Leaving out pictures, output exactly the lines below from the one that has "Designed with 💙 by" through the one that has "Безкоштовна", and nothing else.
--- RECORDS SHOWN Enclosed Below ---
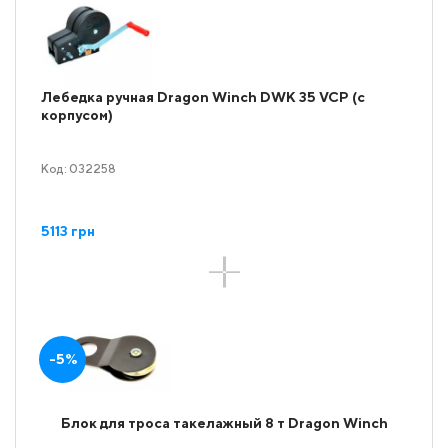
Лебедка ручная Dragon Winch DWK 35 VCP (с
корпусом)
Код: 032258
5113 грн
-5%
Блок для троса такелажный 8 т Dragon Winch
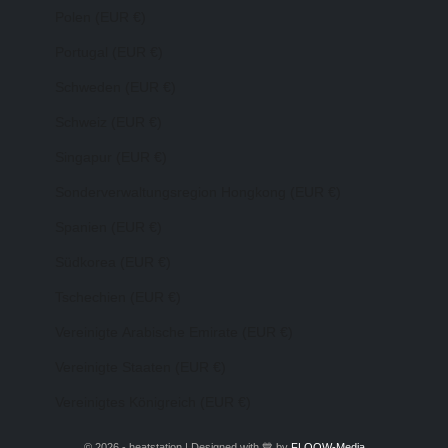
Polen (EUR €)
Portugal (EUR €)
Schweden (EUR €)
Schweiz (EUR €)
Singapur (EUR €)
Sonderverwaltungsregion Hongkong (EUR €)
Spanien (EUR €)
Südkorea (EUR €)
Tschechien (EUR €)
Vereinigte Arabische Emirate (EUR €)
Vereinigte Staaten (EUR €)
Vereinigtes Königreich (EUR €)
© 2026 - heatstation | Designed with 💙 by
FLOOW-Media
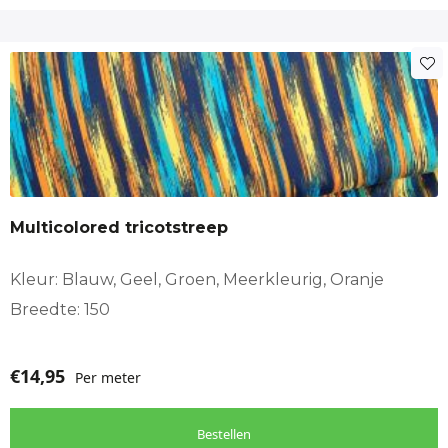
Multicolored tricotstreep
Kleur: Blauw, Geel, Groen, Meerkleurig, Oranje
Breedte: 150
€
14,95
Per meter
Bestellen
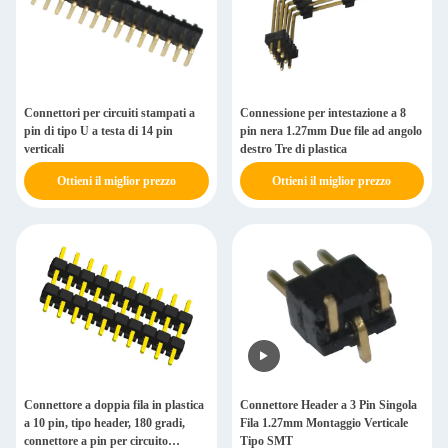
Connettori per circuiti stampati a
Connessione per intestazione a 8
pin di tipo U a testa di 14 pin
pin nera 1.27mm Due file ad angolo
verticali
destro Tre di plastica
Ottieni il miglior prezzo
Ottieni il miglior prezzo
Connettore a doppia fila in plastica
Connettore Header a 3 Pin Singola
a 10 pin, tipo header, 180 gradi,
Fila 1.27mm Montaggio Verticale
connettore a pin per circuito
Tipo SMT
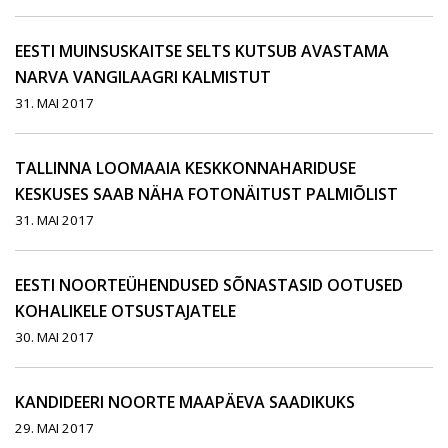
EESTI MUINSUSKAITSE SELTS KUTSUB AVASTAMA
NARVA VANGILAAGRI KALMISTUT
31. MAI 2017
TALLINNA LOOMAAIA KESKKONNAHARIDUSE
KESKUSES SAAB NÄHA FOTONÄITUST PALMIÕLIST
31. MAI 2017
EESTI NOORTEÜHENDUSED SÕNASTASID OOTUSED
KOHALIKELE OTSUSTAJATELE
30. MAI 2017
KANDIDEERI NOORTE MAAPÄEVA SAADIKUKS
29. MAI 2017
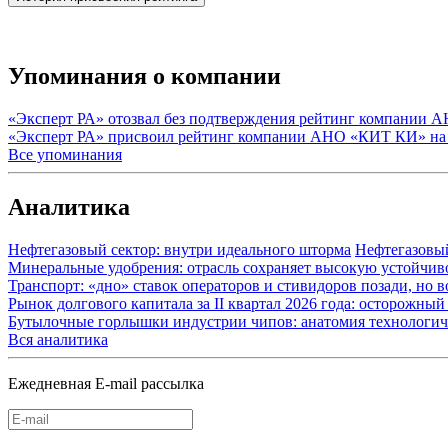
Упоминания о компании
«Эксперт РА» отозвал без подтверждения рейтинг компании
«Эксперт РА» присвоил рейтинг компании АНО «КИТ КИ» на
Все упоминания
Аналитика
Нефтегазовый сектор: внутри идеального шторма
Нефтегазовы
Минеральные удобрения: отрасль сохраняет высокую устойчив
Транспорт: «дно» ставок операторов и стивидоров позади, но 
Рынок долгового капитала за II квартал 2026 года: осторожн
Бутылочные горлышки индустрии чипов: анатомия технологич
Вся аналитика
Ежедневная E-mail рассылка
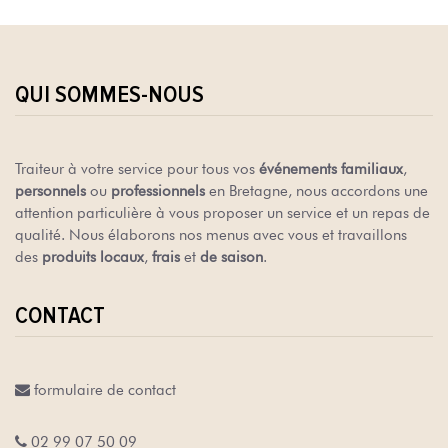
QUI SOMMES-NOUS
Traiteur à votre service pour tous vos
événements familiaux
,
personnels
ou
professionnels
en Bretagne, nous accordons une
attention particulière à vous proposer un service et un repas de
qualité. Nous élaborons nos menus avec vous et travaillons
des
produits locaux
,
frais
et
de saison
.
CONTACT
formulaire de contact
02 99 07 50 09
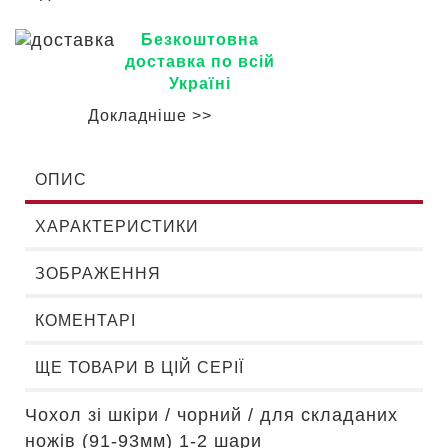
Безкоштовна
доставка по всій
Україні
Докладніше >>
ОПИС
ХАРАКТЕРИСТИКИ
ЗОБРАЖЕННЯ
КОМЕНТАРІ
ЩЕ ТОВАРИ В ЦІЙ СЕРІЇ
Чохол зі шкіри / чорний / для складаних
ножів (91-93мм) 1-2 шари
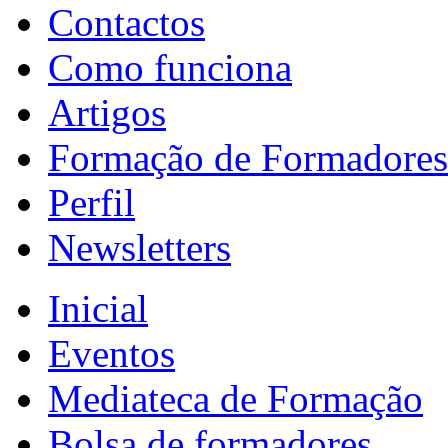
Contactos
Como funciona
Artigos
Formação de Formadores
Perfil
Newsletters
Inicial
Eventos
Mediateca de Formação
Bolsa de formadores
--- End of Enclosed RECORDS SHOWN ---
--- RECORDS SHOWN Enclosed Below ---
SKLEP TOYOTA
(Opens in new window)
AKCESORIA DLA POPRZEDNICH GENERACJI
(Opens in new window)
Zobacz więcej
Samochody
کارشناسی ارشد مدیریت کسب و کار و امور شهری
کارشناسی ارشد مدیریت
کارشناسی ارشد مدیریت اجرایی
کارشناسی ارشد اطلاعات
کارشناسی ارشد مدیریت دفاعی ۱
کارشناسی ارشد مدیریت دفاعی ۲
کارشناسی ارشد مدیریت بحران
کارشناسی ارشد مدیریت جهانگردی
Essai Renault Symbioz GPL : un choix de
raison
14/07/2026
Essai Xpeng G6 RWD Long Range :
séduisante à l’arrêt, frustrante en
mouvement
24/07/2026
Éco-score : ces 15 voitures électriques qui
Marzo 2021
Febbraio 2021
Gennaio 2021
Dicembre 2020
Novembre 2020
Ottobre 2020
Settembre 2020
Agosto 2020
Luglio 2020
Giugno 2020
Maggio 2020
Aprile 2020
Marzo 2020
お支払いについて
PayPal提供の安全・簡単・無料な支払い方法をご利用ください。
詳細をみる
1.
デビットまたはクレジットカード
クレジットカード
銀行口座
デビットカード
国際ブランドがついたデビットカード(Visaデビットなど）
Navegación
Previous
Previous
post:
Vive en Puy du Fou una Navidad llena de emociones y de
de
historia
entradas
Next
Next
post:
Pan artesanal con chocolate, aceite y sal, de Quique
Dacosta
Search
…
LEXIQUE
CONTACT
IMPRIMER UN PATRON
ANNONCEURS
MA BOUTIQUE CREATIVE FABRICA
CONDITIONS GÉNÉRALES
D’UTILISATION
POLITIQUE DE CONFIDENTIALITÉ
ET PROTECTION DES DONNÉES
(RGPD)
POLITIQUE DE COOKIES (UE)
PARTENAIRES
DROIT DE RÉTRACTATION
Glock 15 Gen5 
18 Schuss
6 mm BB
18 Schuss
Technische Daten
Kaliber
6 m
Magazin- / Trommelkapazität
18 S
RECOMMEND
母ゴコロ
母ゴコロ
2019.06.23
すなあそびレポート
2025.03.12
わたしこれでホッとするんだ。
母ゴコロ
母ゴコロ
--- End of Enclosed RECORDS SHOWN ---
(EXERCISE SOLUTION):
© 2026 - heatstation | Designed with 💙 by
FLOOW-Media
Multicolored tricotstreep
Kleur: Blauw, Geel, Groen, Meerkleurig, Oranje
Breedte: 150
€
14,95
Per meter
Bestellen
Connettori per circuiti stampati a
Connessione per intestazione a 8
pin di tipo U a testa di 14 pin
pin nera 1.27mm Due file ad angolo
verticali
destro Tre di plastica
Ottieni il miglior prezzo
Ottieni il miglior prezzo
Connettore a doppia fila in plastica
Connettore Header a 3 Pin Singola
a 10 pin, tipo header, 180 gradi,
Fila 1.27mm Montaggio Verticale
connettore a pin per circuito
Tipo SMT
EESTI MUINSUSKAITSE SELTS KUTSUB AVASTAMA
NARVA VANGILAAGRI KALMISTUT
31. MAI 2017
TALLINNA LOOMAAIA KESKKONNAHARIDUSE
KESKUSES SAAB NÄHA FOTONÄITUST PALMIÕLIST
31. MAI 2017
EESTI NOORTEÜHENDUSED SÕNASTASID OOTUSED
KOHALIKELE OTSUSTAJATELE
30. MAI 2017
KANDIDEERI NOORTE MAAPÄEVA SAADIKUKS
29. MAI 2017
Упоминания о компании
«Эксперт РА» отозвал без подтверждения рейтинг компании
«Эксперт РА» присвоил рейтинг компании АНО «КИТ КИ» на
Все упоминания
Аналитика
Нефтегазовый сектор: внутри идеального шторма
Нефтегазовы
Минеральные удобрения: отрасль сохраняет высокую устойчив
Транспорт: «дно» ставок операторов и стивидоров позади, но 
Рынок долгового капитала за II квартал 2026 года: осторожн
Бутылочные горлышки индустрии чипов: анатомия технологич
Вся аналитика
Ежедневная E-mail рассылка
QUI SOMMES-NOUS
Traiteur à votre service pour tous vos
événements familiaux
,
personnels
ou
professionnels
en Bretagne, nous accordons une
attention particulière à vous proposer un service et un repas de
qualité. Nous élaborons nos menus avec vous et travaillons
des
produits locaux
,
frais
et
de saison
.
CONTACT
formulaire de contact
02 99 07 50 09
Безкоштовна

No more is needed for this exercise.